Lantieri went to school in Los Angeles, California with actor-director Ron Howard with the ambition to work in films as a director, which he had been interested in from a young age. However, he went to work in the special effects department of Universal Studios, with his first credited work being for Heartbeeps (1981), serving as a remote operator. His first collaboration with Steven Spielberg was with Indiana Jones and the Last Crusade (1989), where he served as a special effects supervisor. His work on Star Trek IV: The Voyage Home (1986) garnered him his first awards nomination (shared with Ken Ralston) by the Saturn Awards. He received his first of five Academy Award nominations with Back to the Future Part II (1989), with his work on Jurassic Park (1993) earning him an Academy Award. Lantieri has subsequently worked on each film of the Jurassic Park franchise, serving as under special dinosaur effects for all except Jurassic Park III, where he was credited as a consultant.
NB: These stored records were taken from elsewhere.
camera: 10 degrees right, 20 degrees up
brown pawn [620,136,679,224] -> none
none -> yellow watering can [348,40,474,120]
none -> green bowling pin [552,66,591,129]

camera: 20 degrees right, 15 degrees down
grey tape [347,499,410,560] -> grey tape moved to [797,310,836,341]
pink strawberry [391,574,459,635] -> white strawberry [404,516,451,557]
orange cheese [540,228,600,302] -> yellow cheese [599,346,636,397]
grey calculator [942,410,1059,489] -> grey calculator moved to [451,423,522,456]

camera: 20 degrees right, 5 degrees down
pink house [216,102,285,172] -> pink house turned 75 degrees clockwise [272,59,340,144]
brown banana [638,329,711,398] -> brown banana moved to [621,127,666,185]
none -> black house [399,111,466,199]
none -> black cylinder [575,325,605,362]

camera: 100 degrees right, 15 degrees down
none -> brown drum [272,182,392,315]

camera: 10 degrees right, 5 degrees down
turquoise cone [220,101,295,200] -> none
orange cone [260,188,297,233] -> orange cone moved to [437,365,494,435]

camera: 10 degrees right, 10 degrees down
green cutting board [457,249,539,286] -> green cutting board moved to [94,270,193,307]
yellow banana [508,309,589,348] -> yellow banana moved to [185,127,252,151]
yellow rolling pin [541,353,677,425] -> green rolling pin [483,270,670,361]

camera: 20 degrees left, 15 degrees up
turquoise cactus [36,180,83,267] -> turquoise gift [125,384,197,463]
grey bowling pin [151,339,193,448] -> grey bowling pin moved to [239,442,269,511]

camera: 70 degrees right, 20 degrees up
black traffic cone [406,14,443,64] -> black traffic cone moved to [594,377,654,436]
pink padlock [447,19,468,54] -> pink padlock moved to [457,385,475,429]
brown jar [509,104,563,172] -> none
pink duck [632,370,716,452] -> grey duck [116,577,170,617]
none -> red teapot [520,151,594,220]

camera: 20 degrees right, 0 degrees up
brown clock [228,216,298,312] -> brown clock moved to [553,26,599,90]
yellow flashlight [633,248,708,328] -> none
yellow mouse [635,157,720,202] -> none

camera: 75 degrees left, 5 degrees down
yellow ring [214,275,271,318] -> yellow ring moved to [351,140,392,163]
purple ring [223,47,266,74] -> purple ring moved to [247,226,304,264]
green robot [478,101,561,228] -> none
One of his most famous films was Mars Attacks! (1996) where he had the job of creating lifelike animations. Two years later, he directed his first and so far only film in Komodo (1998). In addition, Lantieri also worked on Pirates of the Caribbean: Dead Man's Chest (2006) and the Pirates of the Caribbean ride at Disneyland along with effects for video games. In television, he has worked on The Last Tycoon (2016) and Westworld (2016-18) His work on the show earned him (alongside several others) a nomination and ensuing award win for a Primetime Emmy Award for Outstanding Special Visual Effects in 2017 for the episode "The Bicameral Mind".

Unrelated to effects, Lantieri was also part of the destruction of the Steve Bartman baseball; when Grant DePorter bought the ball in late 2003, he tasked Lantieri to help detonate the ball publicly, which was done on February 26, 2004. The remains of the detonated ball are now at the Chicago Sports Museum.